Exercise instructions:
1/ From the passage on evidentiary hearings, write out the text beginning at the words "If his attorney" and stopping after the words "fulfill these obligations.".
2/ In the passage on evidentiary hearings, what does the resolution of the issue turn on?

Reading text:
┄┄┄┄┄┄

When it is unclear whether the Petitioner unequivocally instructed his attorney to file a timely notice of appeal, the court should hold an evidentiary hearing. See 28 U.S.C. § 2255(b) ("Unless the motion and the files and records of the case conclusively show that the prisoner is entitled to no relief, the court shall . . . grant a prompt hearing thereon, determine the issues, and make findings of fact and conclusions of law with respect thereto."); United States v. Witherspoon, 231 F.3d 923, 925-27 (4th Cir. 2000) (a hearing is required when a movant presents a colorable Sixth Amendment claim showing disputed material facts and a credibility determination is necessary in order to resolve the issue); see also United States v. Wright, 538 F. App'x 237, 238 (4th Cir. 2013) (vacating the district court's order that denied the petitioner's motion under 28 U.S.C. § 2255, and remanding for an evidentiary hearing on claim of ineffective assistance of counsel for failure to file a notice of appeal where the record showed contradictory affidavits). Thus, the resolution of this issue turns on the credibility of the defendant and his counsel, United States v. Savva, 166 F. App'x 59, 60 (4th Cir. 2006).

If his attorney was not so instructed, the court, will have to determine if [the Petitioner] met his burden by showing that: (1) his attorney had a duty to consult under Flores-Ortega; (2) his attorney failed to fulfill his consultation obligations; and (3) he was prejudiced by his attorney's failure to fulfill these obligations.

┄┄┄┄┄┄

Information provided:

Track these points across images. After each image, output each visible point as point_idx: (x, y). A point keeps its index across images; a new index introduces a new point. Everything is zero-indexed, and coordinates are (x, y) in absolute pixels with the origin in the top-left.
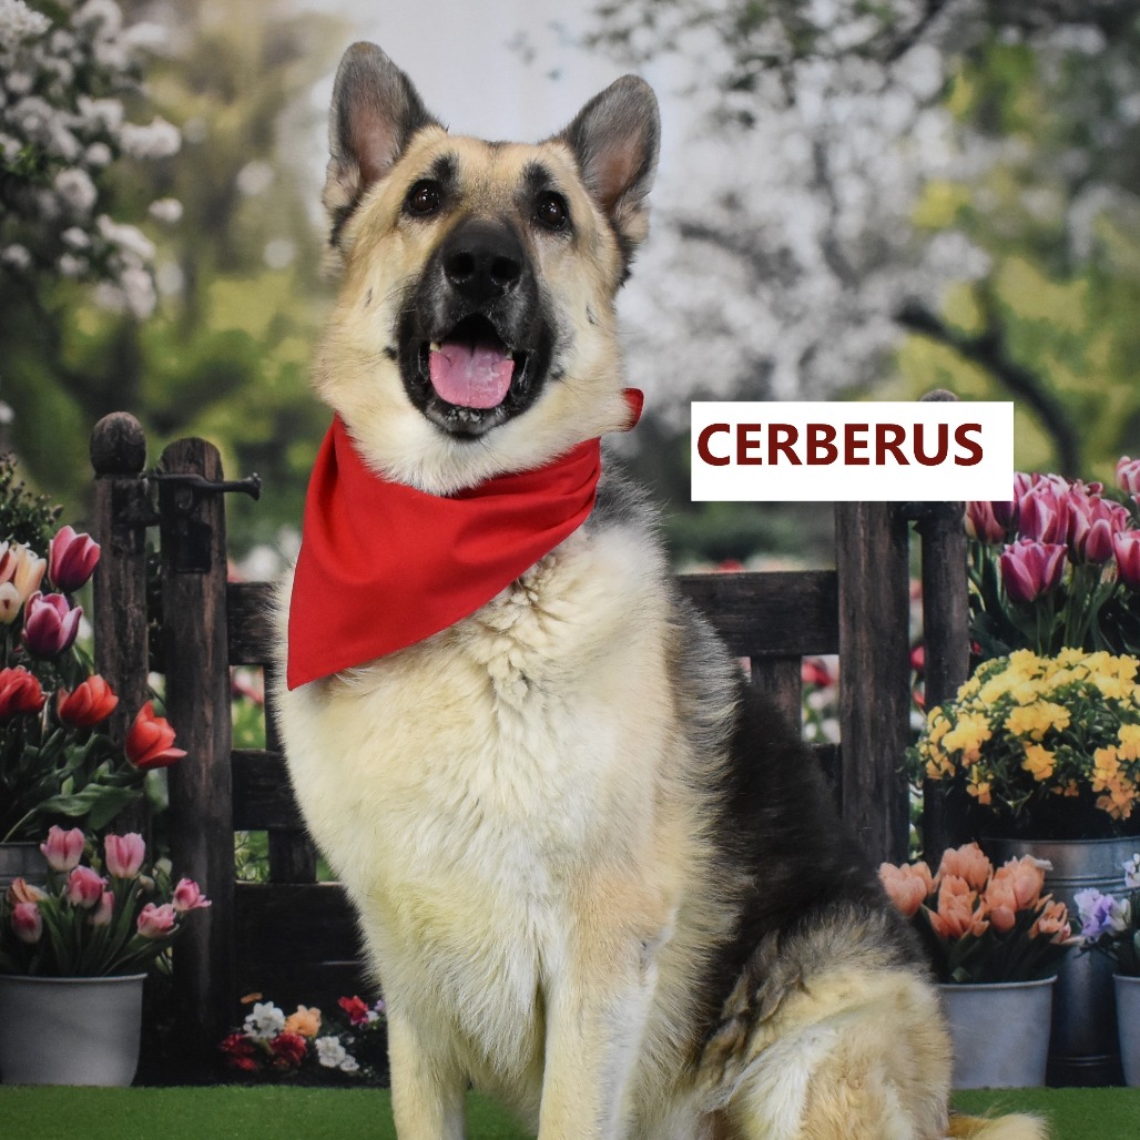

┄┄┄┄┄┄

Solutions in order:
1/
If his attorney was not so instructed, the court, will have to determine if [the Petitioner] met his burden by showing that: (1) his attorney had a duty to consult under Flores-Ortega; (2) his attorney failed to fulfill his consultation obligations; and (3) he was prejudiced by his attorney's failure to fulfill these obligations.

2/ The credibility of the defendant and his counsel.